Give the reasons which support this claim.
Hicks makes a clear point of setting Natural and Human Evil into two entirely distinct categories. I believe that his answer to such a claim would be to point out that while all this could be accomplished by Human Evil, for that to happen would mean that God would have to expressly wish some of His Creation to turn bad so that others may suffer and become good. As Hicks has defined Human Evil not as an abstract force, but as willful evil, for Human Evil to accomplish these goals would contradict the idea of a benevolent and omnipotent God in a way that Natural Evil does not. This is because it would imply that God causes Human Evil on purpose.
5. (4 points) Do you believe that Hick has made a good case for the
compatibility of NATURAL EVIL and God’s existence? No matter
what your answer is, give your reasons for your judgment. Be as clear
and explicit as you can in explaining your reasons.

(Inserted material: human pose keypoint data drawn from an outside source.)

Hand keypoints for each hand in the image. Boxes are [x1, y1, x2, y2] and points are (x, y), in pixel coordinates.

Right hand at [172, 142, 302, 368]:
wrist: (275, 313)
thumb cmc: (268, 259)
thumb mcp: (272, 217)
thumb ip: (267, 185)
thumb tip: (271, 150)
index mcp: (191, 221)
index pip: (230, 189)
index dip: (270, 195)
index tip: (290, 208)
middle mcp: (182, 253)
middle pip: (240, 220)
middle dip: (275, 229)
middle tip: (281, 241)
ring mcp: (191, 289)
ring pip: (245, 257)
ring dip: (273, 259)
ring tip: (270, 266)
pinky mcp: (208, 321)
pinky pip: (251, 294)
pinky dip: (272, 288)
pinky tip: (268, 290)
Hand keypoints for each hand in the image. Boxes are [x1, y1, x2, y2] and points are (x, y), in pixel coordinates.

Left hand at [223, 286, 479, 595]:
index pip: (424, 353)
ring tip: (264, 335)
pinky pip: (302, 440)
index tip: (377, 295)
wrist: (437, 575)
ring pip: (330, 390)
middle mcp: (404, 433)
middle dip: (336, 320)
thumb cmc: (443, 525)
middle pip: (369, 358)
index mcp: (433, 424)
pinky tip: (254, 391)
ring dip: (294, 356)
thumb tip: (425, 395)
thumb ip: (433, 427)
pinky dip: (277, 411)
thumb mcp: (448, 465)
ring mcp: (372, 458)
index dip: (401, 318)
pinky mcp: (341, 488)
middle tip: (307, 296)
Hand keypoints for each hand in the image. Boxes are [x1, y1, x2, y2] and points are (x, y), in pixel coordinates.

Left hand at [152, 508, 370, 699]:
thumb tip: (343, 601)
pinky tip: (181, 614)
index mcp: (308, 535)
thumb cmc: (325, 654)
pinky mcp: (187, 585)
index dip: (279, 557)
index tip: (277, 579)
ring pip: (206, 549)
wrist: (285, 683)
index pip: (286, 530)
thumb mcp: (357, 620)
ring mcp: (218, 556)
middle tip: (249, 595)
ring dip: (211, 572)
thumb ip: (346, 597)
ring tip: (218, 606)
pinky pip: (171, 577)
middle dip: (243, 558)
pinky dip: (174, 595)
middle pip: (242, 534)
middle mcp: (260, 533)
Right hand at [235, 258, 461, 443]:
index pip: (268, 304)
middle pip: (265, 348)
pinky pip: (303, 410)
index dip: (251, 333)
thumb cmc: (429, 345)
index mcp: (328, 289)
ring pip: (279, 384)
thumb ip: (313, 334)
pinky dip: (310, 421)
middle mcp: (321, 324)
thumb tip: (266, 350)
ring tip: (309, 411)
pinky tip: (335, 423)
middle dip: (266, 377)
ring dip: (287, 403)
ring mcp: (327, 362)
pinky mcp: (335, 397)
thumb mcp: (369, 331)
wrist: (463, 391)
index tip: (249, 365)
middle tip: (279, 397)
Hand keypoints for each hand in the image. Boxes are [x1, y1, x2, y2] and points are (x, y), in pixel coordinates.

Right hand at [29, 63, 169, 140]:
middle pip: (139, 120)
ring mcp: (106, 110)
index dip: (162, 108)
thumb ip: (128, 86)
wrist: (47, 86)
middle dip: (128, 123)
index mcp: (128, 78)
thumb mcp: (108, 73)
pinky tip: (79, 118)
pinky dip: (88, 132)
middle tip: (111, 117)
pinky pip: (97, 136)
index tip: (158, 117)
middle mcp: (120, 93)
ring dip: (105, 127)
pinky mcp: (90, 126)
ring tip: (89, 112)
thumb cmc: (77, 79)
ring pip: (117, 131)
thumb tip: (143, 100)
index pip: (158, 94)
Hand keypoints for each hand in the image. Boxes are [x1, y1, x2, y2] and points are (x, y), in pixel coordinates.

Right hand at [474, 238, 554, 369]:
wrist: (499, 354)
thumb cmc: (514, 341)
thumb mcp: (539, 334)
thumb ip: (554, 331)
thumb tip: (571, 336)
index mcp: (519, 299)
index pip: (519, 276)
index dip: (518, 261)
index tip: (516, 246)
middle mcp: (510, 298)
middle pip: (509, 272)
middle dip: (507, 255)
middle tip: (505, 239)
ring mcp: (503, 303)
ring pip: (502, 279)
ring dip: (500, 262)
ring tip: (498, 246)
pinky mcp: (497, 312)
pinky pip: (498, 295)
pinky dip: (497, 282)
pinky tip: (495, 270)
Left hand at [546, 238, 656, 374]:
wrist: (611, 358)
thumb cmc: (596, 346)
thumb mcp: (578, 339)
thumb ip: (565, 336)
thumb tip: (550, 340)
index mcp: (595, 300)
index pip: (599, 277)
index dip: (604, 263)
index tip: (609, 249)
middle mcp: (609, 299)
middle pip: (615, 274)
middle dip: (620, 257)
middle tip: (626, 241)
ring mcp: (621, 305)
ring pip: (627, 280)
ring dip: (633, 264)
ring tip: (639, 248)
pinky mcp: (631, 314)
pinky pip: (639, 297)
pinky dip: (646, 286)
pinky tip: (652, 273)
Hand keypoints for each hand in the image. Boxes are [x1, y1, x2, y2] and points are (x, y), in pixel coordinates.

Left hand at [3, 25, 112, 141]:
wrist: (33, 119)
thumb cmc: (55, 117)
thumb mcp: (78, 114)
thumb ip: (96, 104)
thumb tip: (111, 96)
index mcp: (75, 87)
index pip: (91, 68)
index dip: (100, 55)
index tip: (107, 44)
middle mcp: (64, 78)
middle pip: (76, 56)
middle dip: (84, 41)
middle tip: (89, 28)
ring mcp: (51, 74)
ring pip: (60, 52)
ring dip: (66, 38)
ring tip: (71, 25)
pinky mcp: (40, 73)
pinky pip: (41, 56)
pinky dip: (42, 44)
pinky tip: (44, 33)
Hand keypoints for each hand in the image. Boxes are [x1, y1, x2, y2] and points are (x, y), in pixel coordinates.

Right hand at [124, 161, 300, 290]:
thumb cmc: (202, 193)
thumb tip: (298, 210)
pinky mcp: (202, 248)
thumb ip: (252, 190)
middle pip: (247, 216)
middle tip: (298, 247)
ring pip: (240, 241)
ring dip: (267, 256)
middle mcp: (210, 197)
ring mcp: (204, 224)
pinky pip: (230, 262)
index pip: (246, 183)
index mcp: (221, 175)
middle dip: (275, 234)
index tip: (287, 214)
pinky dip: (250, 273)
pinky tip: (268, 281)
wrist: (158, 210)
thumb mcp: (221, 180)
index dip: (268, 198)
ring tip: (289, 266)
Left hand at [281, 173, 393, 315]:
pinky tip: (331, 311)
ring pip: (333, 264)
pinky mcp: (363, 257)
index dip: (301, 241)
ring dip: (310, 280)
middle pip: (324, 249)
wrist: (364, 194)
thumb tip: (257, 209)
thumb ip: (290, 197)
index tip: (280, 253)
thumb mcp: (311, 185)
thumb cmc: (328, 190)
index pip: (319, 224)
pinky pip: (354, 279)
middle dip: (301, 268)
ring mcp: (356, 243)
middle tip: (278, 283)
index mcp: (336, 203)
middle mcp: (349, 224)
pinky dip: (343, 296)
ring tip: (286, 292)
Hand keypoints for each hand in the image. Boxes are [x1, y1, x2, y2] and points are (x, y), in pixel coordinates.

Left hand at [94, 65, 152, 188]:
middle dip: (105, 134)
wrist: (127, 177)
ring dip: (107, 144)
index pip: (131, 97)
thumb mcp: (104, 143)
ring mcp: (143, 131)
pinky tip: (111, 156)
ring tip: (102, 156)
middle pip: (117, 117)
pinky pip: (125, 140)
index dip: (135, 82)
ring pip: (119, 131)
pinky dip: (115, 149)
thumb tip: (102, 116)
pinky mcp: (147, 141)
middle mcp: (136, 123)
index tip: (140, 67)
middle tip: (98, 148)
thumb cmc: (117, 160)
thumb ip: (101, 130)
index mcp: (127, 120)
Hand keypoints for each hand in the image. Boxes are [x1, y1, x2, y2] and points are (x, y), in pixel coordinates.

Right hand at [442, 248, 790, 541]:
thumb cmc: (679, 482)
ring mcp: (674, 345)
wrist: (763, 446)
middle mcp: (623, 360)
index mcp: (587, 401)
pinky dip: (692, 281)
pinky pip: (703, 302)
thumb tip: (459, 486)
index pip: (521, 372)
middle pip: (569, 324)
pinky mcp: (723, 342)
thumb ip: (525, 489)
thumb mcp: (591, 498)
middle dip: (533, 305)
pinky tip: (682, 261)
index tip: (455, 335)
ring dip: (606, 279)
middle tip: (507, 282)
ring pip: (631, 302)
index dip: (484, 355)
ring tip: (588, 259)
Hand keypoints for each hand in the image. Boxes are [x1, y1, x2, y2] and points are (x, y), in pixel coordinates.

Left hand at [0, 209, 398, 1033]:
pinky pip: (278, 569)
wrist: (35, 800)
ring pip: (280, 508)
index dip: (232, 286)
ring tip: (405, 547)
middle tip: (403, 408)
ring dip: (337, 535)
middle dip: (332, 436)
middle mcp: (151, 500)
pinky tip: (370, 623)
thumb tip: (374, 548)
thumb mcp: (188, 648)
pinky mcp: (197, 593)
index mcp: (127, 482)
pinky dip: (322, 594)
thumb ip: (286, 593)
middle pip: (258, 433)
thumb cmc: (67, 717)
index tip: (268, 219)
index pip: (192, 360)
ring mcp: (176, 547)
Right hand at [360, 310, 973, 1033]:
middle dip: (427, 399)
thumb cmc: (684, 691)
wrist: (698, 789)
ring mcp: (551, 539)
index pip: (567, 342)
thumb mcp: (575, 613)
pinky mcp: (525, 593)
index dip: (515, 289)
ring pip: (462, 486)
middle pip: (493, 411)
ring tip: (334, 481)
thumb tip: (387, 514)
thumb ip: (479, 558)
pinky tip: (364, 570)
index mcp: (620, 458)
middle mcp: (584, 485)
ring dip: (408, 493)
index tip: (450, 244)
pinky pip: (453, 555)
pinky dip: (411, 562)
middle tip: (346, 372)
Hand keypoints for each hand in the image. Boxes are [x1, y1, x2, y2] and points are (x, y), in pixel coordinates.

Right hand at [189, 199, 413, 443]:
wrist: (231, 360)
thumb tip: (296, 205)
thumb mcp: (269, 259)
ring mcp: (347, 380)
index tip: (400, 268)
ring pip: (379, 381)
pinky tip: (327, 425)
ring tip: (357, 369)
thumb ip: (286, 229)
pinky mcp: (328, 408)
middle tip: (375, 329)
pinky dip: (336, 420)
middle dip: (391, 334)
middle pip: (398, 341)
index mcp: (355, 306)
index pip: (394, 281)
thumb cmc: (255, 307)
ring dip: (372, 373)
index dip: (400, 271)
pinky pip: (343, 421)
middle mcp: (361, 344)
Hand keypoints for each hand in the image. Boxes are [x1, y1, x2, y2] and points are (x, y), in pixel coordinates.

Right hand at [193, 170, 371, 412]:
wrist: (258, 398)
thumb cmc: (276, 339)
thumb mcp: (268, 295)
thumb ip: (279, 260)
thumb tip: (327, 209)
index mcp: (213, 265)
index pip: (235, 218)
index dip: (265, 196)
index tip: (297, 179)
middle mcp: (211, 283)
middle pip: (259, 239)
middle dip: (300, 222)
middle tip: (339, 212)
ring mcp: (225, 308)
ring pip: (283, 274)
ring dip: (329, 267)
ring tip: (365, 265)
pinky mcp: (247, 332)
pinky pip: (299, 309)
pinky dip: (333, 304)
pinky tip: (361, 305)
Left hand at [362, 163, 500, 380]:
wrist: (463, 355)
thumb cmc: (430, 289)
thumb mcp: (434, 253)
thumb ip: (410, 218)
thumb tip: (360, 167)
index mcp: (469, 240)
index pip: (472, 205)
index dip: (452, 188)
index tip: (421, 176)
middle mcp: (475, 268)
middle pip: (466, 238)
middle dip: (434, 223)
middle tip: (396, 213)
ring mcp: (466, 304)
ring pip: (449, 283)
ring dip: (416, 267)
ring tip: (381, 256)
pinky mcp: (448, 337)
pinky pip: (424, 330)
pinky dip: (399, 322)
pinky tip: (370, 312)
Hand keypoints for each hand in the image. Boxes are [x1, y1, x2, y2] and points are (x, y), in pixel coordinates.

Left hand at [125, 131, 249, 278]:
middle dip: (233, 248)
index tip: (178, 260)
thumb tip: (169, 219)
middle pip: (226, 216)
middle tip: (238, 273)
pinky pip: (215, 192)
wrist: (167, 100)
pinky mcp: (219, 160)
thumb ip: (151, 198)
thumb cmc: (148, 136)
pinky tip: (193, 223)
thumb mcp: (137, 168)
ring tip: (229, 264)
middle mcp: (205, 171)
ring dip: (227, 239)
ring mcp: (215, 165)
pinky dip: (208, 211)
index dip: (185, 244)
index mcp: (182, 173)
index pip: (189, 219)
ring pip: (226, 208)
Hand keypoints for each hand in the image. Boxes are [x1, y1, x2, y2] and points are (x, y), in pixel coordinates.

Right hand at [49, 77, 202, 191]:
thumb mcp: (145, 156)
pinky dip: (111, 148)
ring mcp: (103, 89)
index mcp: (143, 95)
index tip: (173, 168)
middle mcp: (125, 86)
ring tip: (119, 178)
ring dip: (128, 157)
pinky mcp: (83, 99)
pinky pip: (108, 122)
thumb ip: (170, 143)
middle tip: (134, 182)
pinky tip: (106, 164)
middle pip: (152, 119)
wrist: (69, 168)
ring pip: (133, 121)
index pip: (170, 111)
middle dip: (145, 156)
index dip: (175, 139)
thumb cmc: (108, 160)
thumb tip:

Overall, I find Hicks article a well-thought one and also a well-executed one. While I think that Hicks has made quite a good background for the case in the way he splits the evils off into two categories, and also by his skillful usage of sources like Augustus and Irenaeus to back up his arguments, I think that he lets himself go a little bit towards the end of the essay. That is, while he makes a good start at explaining Natural Evil vs Human Evil, and why Human Evil is a necessary one, by the time it gets around to proving Natural Evil and God can co-exist, he is not perhaps as exhaustive as he should be. There are fewer nods to earlier philosophers, as seen by the decreasing number of footnotes, and I think that Hicks is relying on the voice of logic and authority he has set up early in the essay to prove his final point.